When will a Google AI system achieve an "Autonomy level 1" Machine Learning R&D risk level? [metaculus]

MANIFOLD

Ṁ1kṀ570

2030

11%

Before H1 2026

24%

Before H2 2026

37%

Before H1 2027

45%

Before H2 2027

55%

Before H1 2028

55%

Before H2 2028

60%

Before H1 2029

66%

Before H2 2029

72%

Before H1 2030

80%

Before H2 2030

As reported by Google. For more detail about criteria, though they closely track the intuitive spirit of the question, see the excellent Metaculus question that is the source of this market:

https://www.metaculus.com/c/risk/38789/dates-that-google-reports-an-ai-reached-these-machine-learning-rd-risk-levels/

Background info (from Metaculus):

Google’s updated Frontier Safety Framework, from February 4th 2025, defines the Machine Learning R&D risk category aimed at tracking:

Risks of the misuse of models capable of accelerating the rate of AI progress, the result of which could be the unsafe attainment or proliferation of other powerful AI models.

This includes two kinds of thresholds: autonomy and uplift.

The autonomy 1 threshold is defined as:

Can fully automate the AI R&D pipeline at a competitive cost. The cost comparison is relative to humans augmented by AI tools.

while the uplift 1 threshold is defined as:

Can or has been used to accelerate AI development, resulting in AI progress substantially accelerating (e.g. 2x) from 2020-2024 rates.
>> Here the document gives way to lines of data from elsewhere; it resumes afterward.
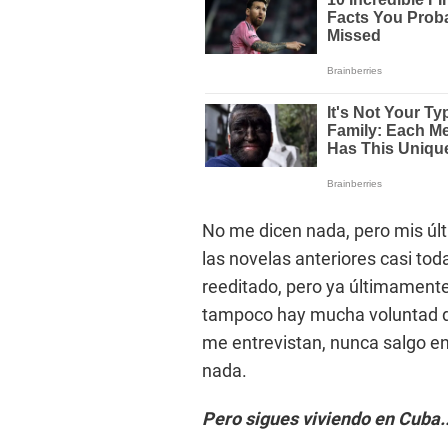
No me dicen nada, pero mis últ
las novelas anteriores casi tod
reeditado, pero ya últimamente
tampoco hay mucha voluntad d
me entrevistan, nunca salgo en 
nada.
Pero sigues viviendo en Cuba..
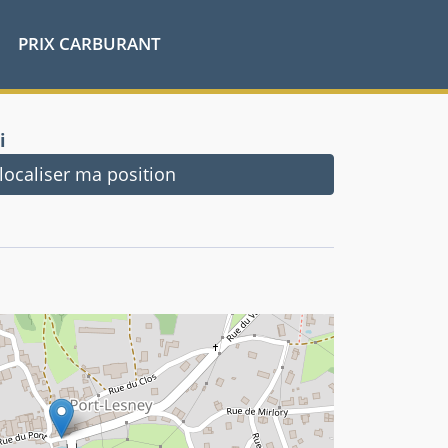
PRIX CARBURANT
i
ocaliser ma position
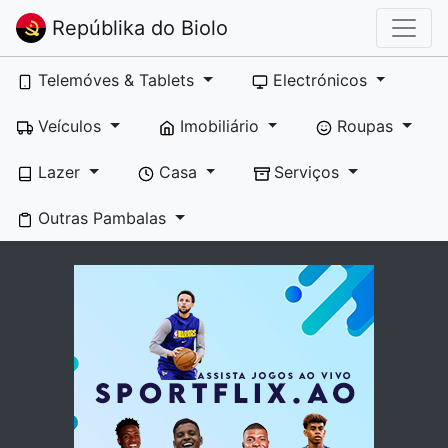
Repúblika do Biolo
Telemóves & Tablets
Electrónicos
Veículos
Imobiliário
Roupas
Lazer
Casa
Serviços
Outras Pambalas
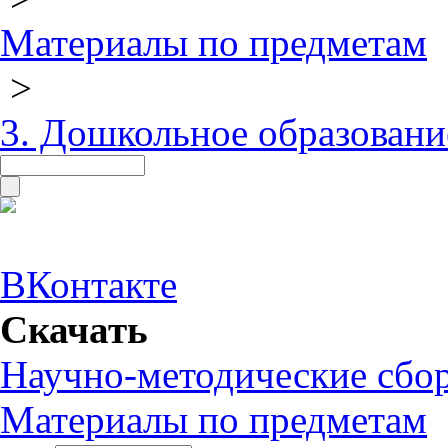
Материалы по предметам
>
3. Дошкольное образовани
ВКонтакте
Скачать
Научно-методические сбо
Материалы по предметам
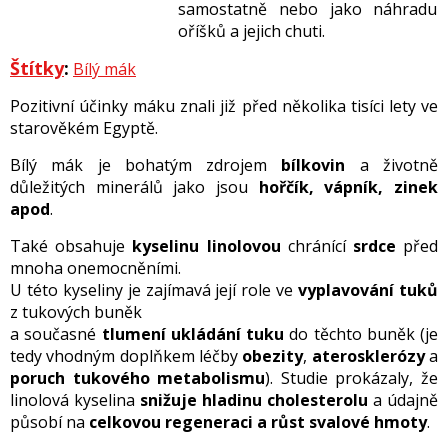
samostatně nebo jako náhradu
oříšků a jejich chuti.
Štítky
:
Bílý mák
Pozitivní účinky máku znali již před několika tisíci lety ve
starověkém Egyptě.
Bílý mák je bohatým zdrojem
bílkovin
a životně
důležitých minerálů jako jsou
hořčík, vápník, zinek
apod
.
Také obsahuje
kyselinu linolovou
chránící
srdce
před
mnoha onemocněními.
U této kyseliny je zajímavá její role ve
vyplavování tuků
z tukových buněk
a současné
tlumení ukládání tuku
do těchto buněk (je
tedy vhodným doplňkem léčby
obezity
,
aterosklerózy
a
poruch tukového metabolismu
). Studie prokázaly, že
linolová kyselina
snižuje hladinu cholesterolu
a údajně
působí na
celkovou regeneraci a růst svalové hmoty
.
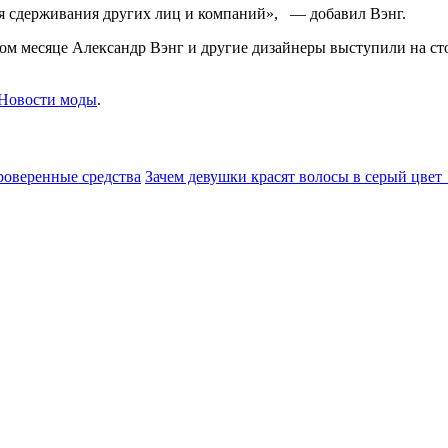
ля сдерживания других лиц и компаний», — добавил Вэнг.
том месяце Александр Вэнг и другие дизайнеры выступили на ст
Новости моды
.
роверенные средства
Зачем девушки красят волосы в серый цвет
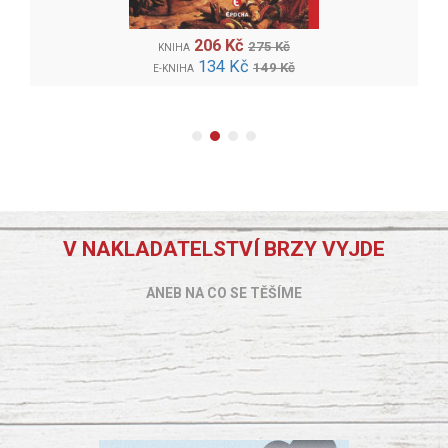
206 Kč
275 Kč
KNIHA
134 Kč
149 Kč
E-KNIHA
V NAKLADATELSTVÍ BRZY VYJDE
ANEB NA CO SE TĚŠÍME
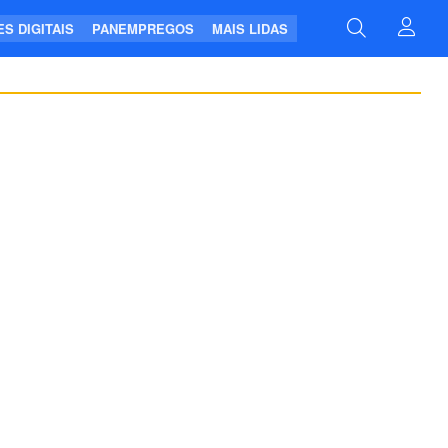
S DIGITAIS
PANEMPREGOS
MAIS LIDAS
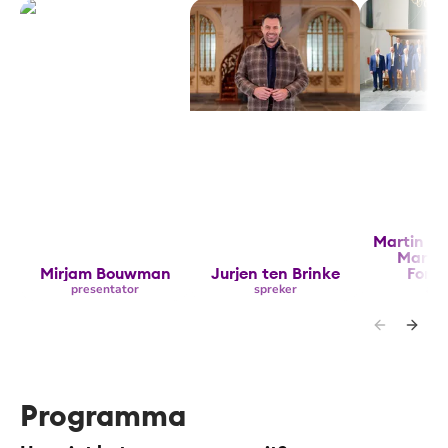
Mirjam Bouwman
Jurjen ten Brinke
Martin Mans
Martin M
Marti
Mirjam Bouwman
Jurjen ten Brinke
Form
presentator
spreker
arti
Programma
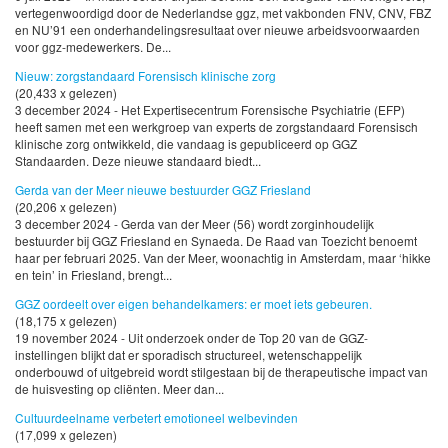
vertegenwoordigd door de Nederlandse ggz, met vakbonden FNV, CNV, FBZ
en NU’91 een onderhandelingsresultaat over nieuwe arbeidsvoorwaarden
voor ggz-medewerkers. De...
Nieuw: zorgstandaard Forensisch klinische zorg
(20,433 x gelezen)
3 december 2024 - Het Expertisecentrum Forensische Psychiatrie (EFP)
heeft samen met een werkgroep van experts de zorgstandaard Forensisch
klinische zorg ontwikkeld, die vandaag is gepubliceerd op GGZ
Standaarden. Deze nieuwe standaard biedt...
Gerda van der Meer nieuwe bestuurder GGZ Friesland
(20,206 x gelezen)
3 december 2024 - Gerda van der Meer (56) wordt zorginhoudelijk
bestuurder bij GGZ Friesland en Synaeda. De Raad van Toezicht benoemt
haar per februari 2025. Van der Meer, woonachtig in Amsterdam, maar ‘hikke
en tein’ in Friesland, brengt...
GGZ oordeelt over eigen behandelkamers: er moet iets gebeuren.
(18,175 x gelezen)
19 november 2024 - Uit onderzoek onder de Top 20 van de GGZ-
instellingen blijkt dat er sporadisch structureel, wetenschappelijk
onderbouwd of uitgebreid wordt stilgestaan bij de therapeutische impact van
de huisvesting op cliënten. Meer dan...
Cultuurdeelname verbetert emotioneel welbevinden
(17,099 x gelezen)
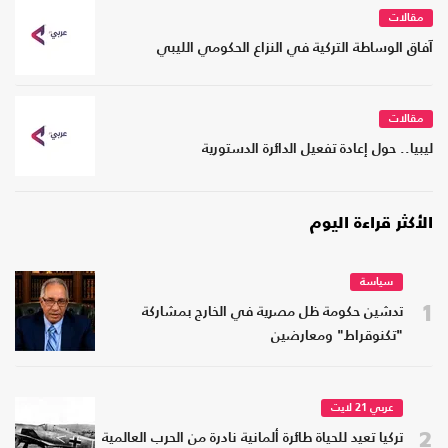
مقالات
آفاق الوساطة التركية في النزاع الحكومي الليبي
مقالات
ليبيا.. حول إعادة تفعيل الدائرة الدستورية
الأكثر قراءة اليوم
سياسة
1
تدشين حكومة ظل مصرية في الخارج بمشاركة
"تكنوقراط" ومعارضين
عربي 21 لايت
2
تركيا تعيد للحياة طائرة ألمانية نادرة من الحرب العالمية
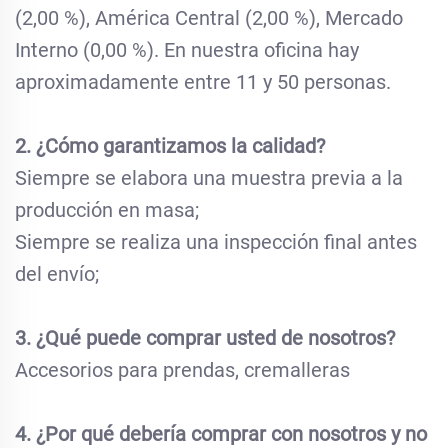
(2,00 %), América Central (2,00 %), Mercado
Interno (0,00 %). En nuestra oficina hay
aproximadamente entre 11 y 50 personas.
2. ¿Cómo garantizamos la calidad?
Siempre se elabora una muestra previa a la
producción en masa;
Siempre se realiza una inspección final antes
del envío;
3. ¿Qué puede comprar usted de nosotros?
Accesorios para prendas, cremalleras
4. ¿Por qué debería comprar con nosotros y no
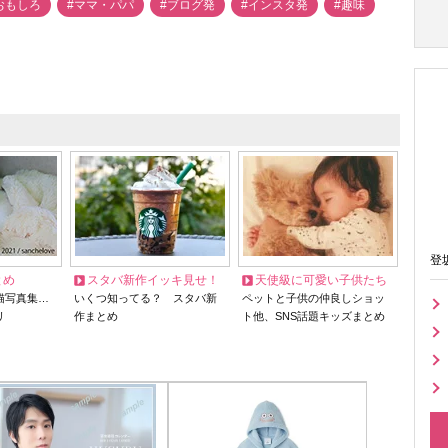
おもしろ
#ママ・パパ
#ブログ発
#インスタ発
#趣味
登
とめ
スタバ新作イッキ見せ！
天使級に可愛い子供たち
猫写真集…
いくつ知ってる？ スタバ新
ペットと子供の仲良しショッ
リ
作まとめ
ト他、SNS話題キッズまとめ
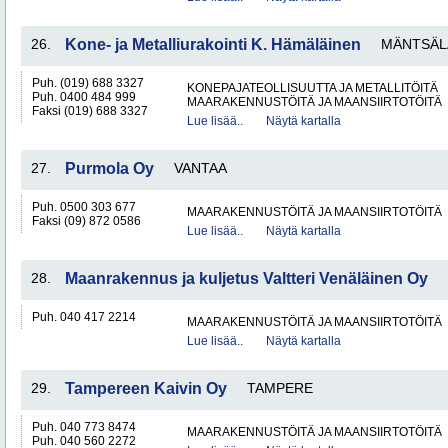
26.
Kone- ja Metalliurakointi K. Hämäläinen
MÄNTSÄL
Puh. (019) 688 3327
KONEPAJATEOLLISUUTTA JA METALLITÖITÄ
Puh. 0400 484 999
MAARAKENNUSTÖITÄ JA MAANSIIRTOTÖITÄ
Faksi (019) 688 3327
Lue lisää..
Näytä kartalla
27.
Purmola Oy
VANTAA
Puh. 0500 303 677
MAARAKENNUSTÖITÄ JA MAANSIIRTOTÖITÄ
Faksi (09) 872 0586
Lue lisää..
Näytä kartalla
28.
Maanrakennus ja kuljetus Valtteri Venäläinen Oy
Puh. 040 417 2214
MAARAKENNUSTÖITÄ JA MAANSIIRTOTÖITÄ
Lue lisää..
Näytä kartalla
29.
Tampereen Kaivin Oy
TAMPERE
Puh. 040 773 8474
MAARAKENNUSTÖITÄ JA MAANSIIRTOTÖITÄ
Puh. 040 560 2272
In the Gemini 2.5 Pro model card they cite that Gemini 2.5 Pro Experimental (03-25) did not reach either of these Machine Learning R&D risk levels with the following justifications. Autonomy level 1:

Gemini 2.5 Pro Preview is still far from matching human performance on RE-Bench, which itself only covers a subset of the skills necessary to automate ML R&D.

Uplift level 1:

Likely no. We do not yet have dedicated evaluations for this CCL, but at current capability levels, RE-Bench can be used to rule out the CCL based on an inability argument: given Gemini 2.5 Pro Preview's poor median performance on RE-Bench relative to experts, the model likely lacks the necessary capabilities to automate or significantly uplift any significant fraction of the research process.